Scientists have applauded the Indian government for allowing the country’s pharmaceutical companies to export some of their vaccine stocks to other nations. The decision to share supplies contrasts with nations such as the United States and the United Kingdom, which have pre-ordered hundreds of millions of doses of corona virus vaccines under development, enough to supply their respective populations many times over.
But even with manufacturer’s commitment to supply a portion of their vaccines locally, scientists say that making the required 400 million doses for people who are most at risk of contracting severe COVID-19 will still take time. And by that point, the brunt of the epidemic, which is currently in major cities, will probably have shifted to rural areas, where health services are weaker.
The biggest hurdle will be getting vaccines to people across India – a huge country having and remote areas, like the Northeast and Ladakh in the Himalayas. It is a huge challenge. The immunization programme will probably take years. One of the country’s largest vaccination campaigns so far — delivery of the measles–rubella vaccine to 405 million children, starting in 2017 — has taken 3 years.
Innovative approaches will be needed to distribute vaccines in rural and remote regions. During National election campaigns of 2019, 11 million poll workers journeyed across India to set up polling stations, so that people didn’t need to travel more than 2 kilometers to vote. The network reached 900 million voters, including those in the most remote areas, in just over 6 weeks. A similar network of health officials to give vaccines could cover much of the country. But it’s not as simple as getting the vaccine to people. The vaccine has to be kept cold, people have to be trained. It will also be expensive to buy syringes and needles, to train people to vaccinate, and to purchase the vaccine. Oxford vaccine has been priced at 225 rupees (US$3) a dose by Serum Institute implying the cost of vaccinating 400 million people will be at least $1.2 billion. It’s unlikely that the Indian government will bear the entire cost of immunizing its people. Probably, it will pay for the poorest citizens, and ask everyone else to buy their own vaccines.

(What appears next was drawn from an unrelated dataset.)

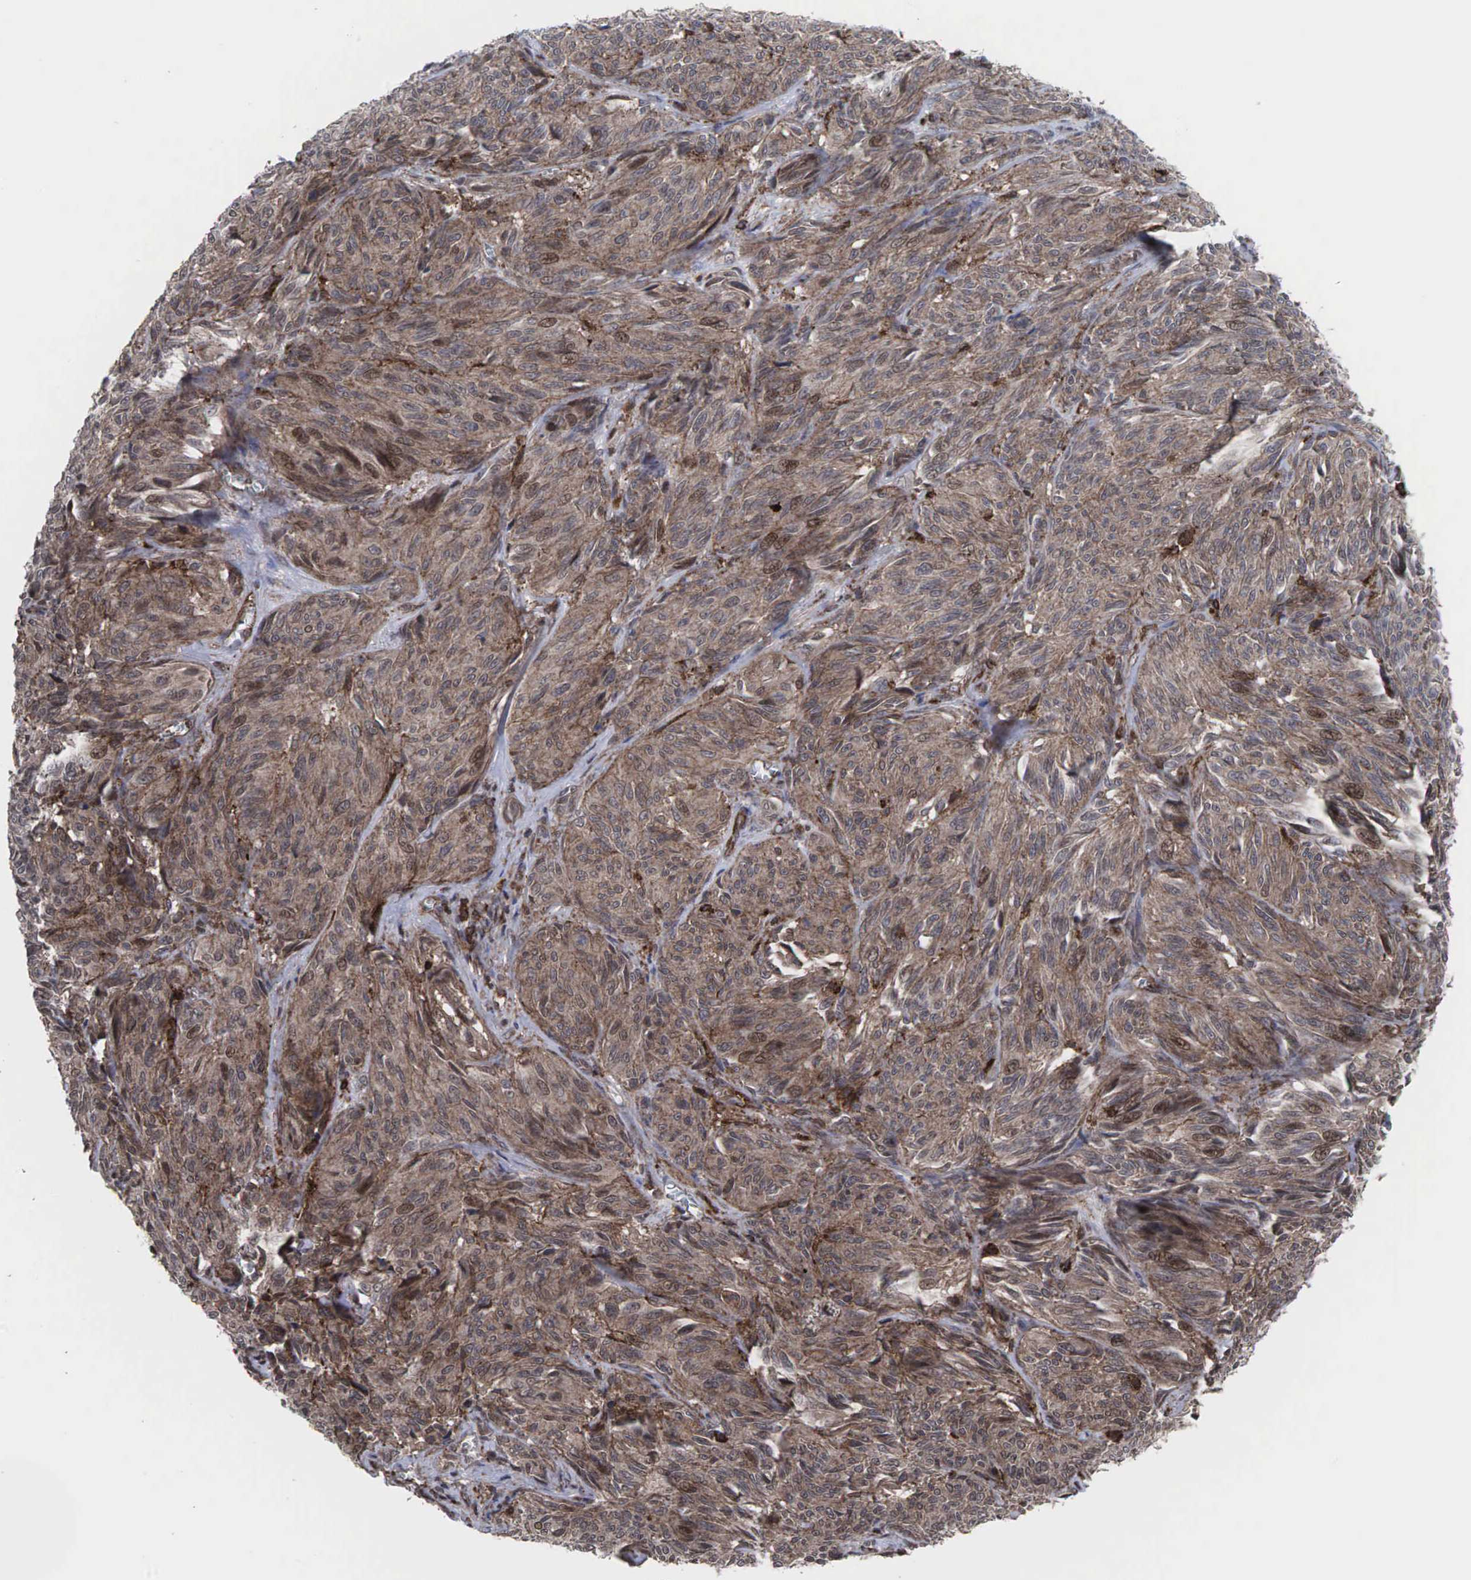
{"staining": {"intensity": "moderate", "quantity": ">75%", "location": "cytoplasmic/membranous"}, "tissue": "melanoma", "cell_type": "Tumor cells", "image_type": "cancer", "snomed": [{"axis": "morphology", "description": "Malignant melanoma, NOS"}, {"axis": "topography", "description": "Skin"}], "caption": "A brown stain labels moderate cytoplasmic/membranous staining of a protein in human melanoma tumor cells. (brown staining indicates protein expression, while blue staining denotes nuclei).", "gene": "GPRASP1", "patient": {"sex": "male", "age": 54}}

No doubt, COVID-19 vaccine leader candidates have progressed to advanced stages of clinical development at exceptional high speed; many uncertainties remain due lack of robust clinical data. Because of highly unusual circumstances associated with developing a vaccine during the evolution of a novel global pandemic, probability of success benchmarks for traditional vaccine development are likely to under represent the risks associated with delivering a licensed vaccine. The most advanced candidates are expected to begin reporting data from pivotal studies over the coming months, which if positive will be used to support accelerated licensure of the first COVID-19 vaccines. Such data will also provide valuable insights for the field and inform ongoing and future development activities aimed not only at controlling the current global pandemic, but also for effective long-term immunization strategies against the disease.